I can prove this in many cases using the smallness of $$Out(G)$$, but I'm wondering if this is a general fact.

• yes it seems is a nice question! for example, we can pick $InnG\unlhd{AutG},InnG<AutG\unlhd{G}$, then $G/AutG\cong{(G/InnG)/(AutG/InnG)}\cong{C/OutG}$ this fact lead that $OutG\cong{(C/G)AutG}$, but $G$ is an nonabelian group and has at least one pair not commutative element, so it is not easy to find another isomorphic subgoup since $G$ is not isomorphic to its automorphism group! – user136991 Mar 19 at 1:50
• As far as I know, there is no known proof of this fact that does not use the classification. – verret Mar 19 at 5:51

Schreier's conjecture (a theorem provable with the classification of finite simple groups) tells you that $$Out(G)$$ is always solvable. Therefore $$Inn(G)$$ is in fact the unique subgroup isomorphic to $$G$$ inside $$Aut(G)$$.
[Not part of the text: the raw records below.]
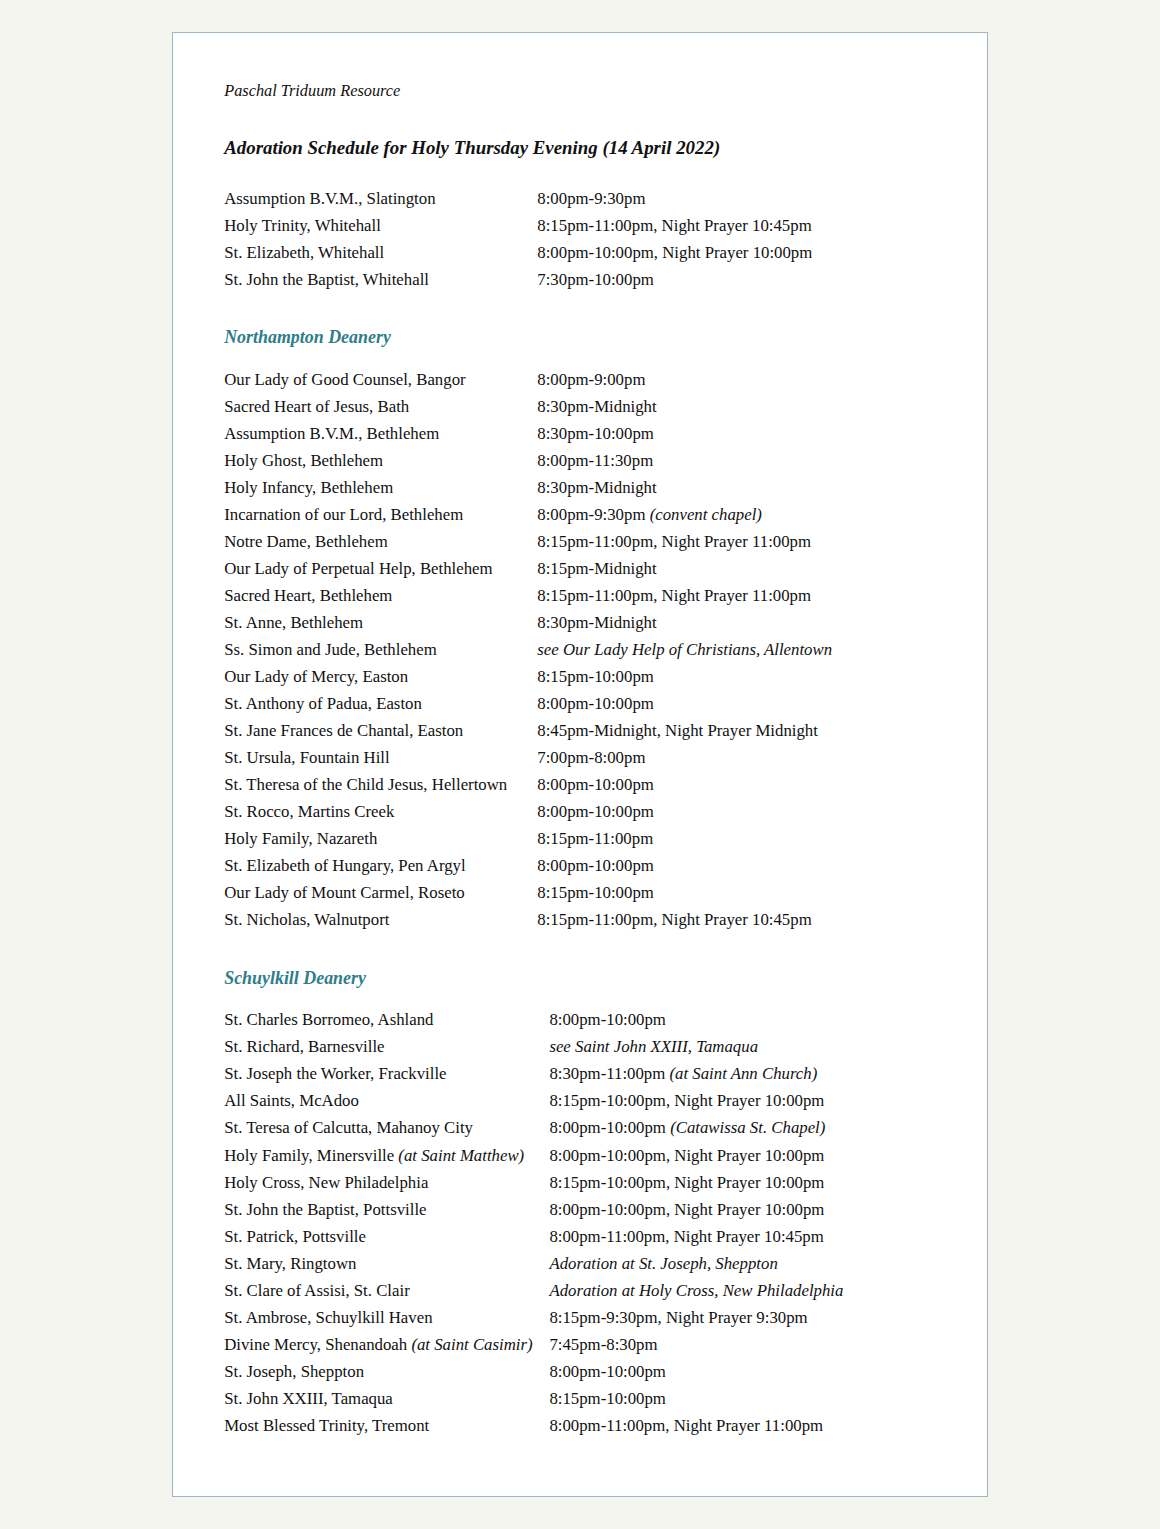Paschal Triduum Resource
Adoration Schedule for Holy Thursday Evening (14 April 2022)
| Assumption B.V.M., Slatington | 8:00pm-9:30pm |
| Holy Trinity, Whitehall | 8:15pm-11:00pm, Night Prayer 10:45pm |
| St. Elizabeth, Whitehall | 8:00pm-10:00pm, Night Prayer 10:00pm |
| St. John the Baptist, Whitehall | 7:30pm-10:00pm |
Northampton Deanery
| Our Lady of Good Counsel, Bangor | 8:00pm-9:00pm |
| Sacred Heart of Jesus, Bath | 8:30pm-Midnight |
| Assumption B.V.M., Bethlehem | 8:30pm-10:00pm |
| Holy Ghost, Bethlehem | 8:00pm-11:30pm |
| Holy Infancy, Bethlehem | 8:30pm-Midnight |
| Incarnation of our Lord, Bethlehem | 8:00pm-9:30pm (convent chapel) |
| Notre Dame, Bethlehem | 8:15pm-11:00pm, Night Prayer 11:00pm |
| Our Lady of Perpetual Help, Bethlehem | 8:15pm-Midnight |
| Sacred Heart, Bethlehem | 8:15pm-11:00pm, Night Prayer 11:00pm |
| St. Anne, Bethlehem | 8:30pm-Midnight |
| Ss. Simon and Jude, Bethlehem | see Our Lady Help of Christians, Allentown |
| Our Lady of Mercy, Easton | 8:15pm-10:00pm |
| St. Anthony of Padua, Easton | 8:00pm-10:00pm |
| St. Jane Frances de Chantal, Easton | 8:45pm-Midnight, Night Prayer Midnight |
| St. Ursula, Fountain Hill | 7:00pm-8:00pm |
| St. Theresa of the Child Jesus, Hellertown | 8:00pm-10:00pm |
| St. Rocco, Martins Creek | 8:00pm-10:00pm |
| Holy Family, Nazareth | 8:15pm-11:00pm |
| St. Elizabeth of Hungary, Pen Argyl | 8:00pm-10:00pm |
| Our Lady of Mount Carmel, Roseto | 8:15pm-10:00pm |
| St. Nicholas, Walnutport | 8:15pm-11:00pm, Night Prayer 10:45pm |
Schuylkill Deanery
| St. Charles Borromeo, Ashland | 8:00pm-10:00pm |
| St. Richard, Barnesville | see Saint John XXIII, Tamaqua |
| St. Joseph the Worker, Frackville | 8:30pm-11:00pm (at Saint Ann Church) |
| All Saints, McAdoo | 8:15pm-10:00pm, Night Prayer 10:00pm |
| St. Teresa of Calcutta, Mahanoy City | 8:00pm-10:00pm (Catawissa St. Chapel) |
| Holy Family, Minersville (at Saint Matthew) | 8:00pm-10:00pm, Night Prayer 10:00pm |
| Holy Cross, New Philadelphia | 8:15pm-10:00pm, Night Prayer 10:00pm |
| St. John the Baptist, Pottsville | 8:00pm-10:00pm, Night Prayer 10:00pm |
| St. Patrick, Pottsville | 8:00pm-11:00pm, Night Prayer 10:45pm |
| St. Mary, Ringtown | Adoration at St. Joseph, Sheppton |
| St. Clare of Assisi, St. Clair | Adoration at Holy Cross, New Philadelphia |
| St. Ambrose, Schuylkill Haven | 8:15pm-9:30pm, Night Prayer 9:30pm |
| Divine Mercy, Shenandoah (at Saint Casimir) | 7:45pm-8:30pm |
| St. Joseph, Sheppton | 8:00pm-10:00pm |
| St. John XXIII, Tamaqua | 8:15pm-10:00pm |
| Most Blessed Trinity, Tremont | 8:00pm-11:00pm, Night Prayer 11:00pm |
• Ah, because another such subgroup would have a nontrivial solvable quotient, which is impossible. Nice! – stupid_question_bot Feb 19 at 23:05

Given the Schreier conjecture (which requires the Classification of Finite Simple Groups (CFSG), given our current state of knowledge), the question is answered. Here are a few remarks which can be made without the use of CFSG, but makes use of Glauberman's $$Z^{\ast}$$-theorem (proved using modular character theory), and makes implicit use of the Feit-Thompson odd order theorem. Glauberman proved that if $$G$$ is a finite non-Abelian simple group with a Sylow $$2$$-subgroup $$S$$, then $$C_{{\rm Aut}_{G}(S)}$$ has a normal $$2$$-complement and also has an Abelian Sylow $$2$$-subgroup. In particular,$$C_{{\rm Aut}_{G}(S)}$$ is solvable.

Now suppose that $$G$$ is a finite simple group as in the question, and $$H$$ is a different subgroup of $${\rm Aut}(G)$$ with $$H \cong G.$$ Note that $$G$$ itself is naturally embedded as a normal subgroup of $${\rm Aut}(G)$$ since $${\rm Inn}(G) \cong G/Z(G) \cong G,$$ and we consider this as the "canonical" copy of $$G$$ in $${\rm Aut}(G).$$

Now $$GH$$ is a subgroup of $${\rm Aut}(G)$$ and since $$H \cong G,$$ we know that $$H$$ is simple. Hence either $$H \cap G = 1$$ or $$H \cap G = H.$$ Since $$H \cong G$$ but $$H \neq G$$ we must have $$H \cap G = 1.$$ Thus the group GH\$ is a semidirect product.

Let $$S$$ be a Sylow $$2$$-subgroup of $$G$$. Since $$G \lhd GH$$ we have $$GH = GN_{GH}(S)$$ by e Frattini argument. Note that now $$G \cong GH/H \cong N_{GH}(S)/N_{G}(S)$$ by standard isomorphism theorems. In particular, $$N_{GH}(S)/N_{G}(S)$$ is simple (isomorphic to $$H$$ and to $$G$$) and $$N_{G}(S)$$ is a maximal normal subgroup of $$N_{GH}(S).$$

Now $$N_{G}(S)C_{GH}(S)$$ is a normal subgroup of $$N_{GH}(S).$$ By the maximality of $$N_{G}(S)$$ as a normal subgroup of $$N_{GH}(S),$$ we either have $$C_{GH}(S) \leq N_{G}(S)$$ or else $$N_{GH}(S) = N_{G}(S)C_{GH}(S).$$

However, in the latter case, we have $$G \cong N_{GH}(S)/N_{G}(S) \cong C_{GH}(S)/C_{G}(S)$$ and the last group is solvable by Glauberman's Theorem (since $$C_{GH}(S)$$ is already solvable), contrary to the fact that $$G$$ is not solvable.

Hence we must have $$C_{GH}(S) \leq N_{G}(S)$$ and we then obtain $$G \cong [N_{GH}(S)/N_{G}(S)] \cong [N_{GH}(S)/SC_{GH}(S)]/[N_{G}(S)/SC_{G}(S)].$$

Now we may note that $$N_{GH}(S)/SC_{GH}(S)$$ is isomorphic to a subgroup of $${\rm Out}(S).$$ Hence we may conclude (without the use of CFSG) that if $$G$$ is a non-Abelian simple group such that $${\rm Aut}(G)$$ has a subgroup isomorphic to (but different from) $${\rm Inn}(G)$$,then $$G$$ is isomorphic to a section of $${\rm Out}(S),$$ where $$S$$ is a Sylow $$2$$-subgroup of $$G$$.

In fact, by using a Theorem of W. Burnside, we may conclude that $$G$$ is isomorphic to a section of $${\rm Out}(S/\Phi(S)),$$ where $$\Phi(S)$$ is the Frattini subgroup of $$S$$, so $$G$$ is isomorphic to a section of $${\rm GL}(d,2),$$ where $$d$$ is the minimum number of generators of $$S$$. As an easy application, it is easy to conclude that a Sylow $$2$$-subgroup of $$G$$ requires at least $$4$$ generators when this occurs.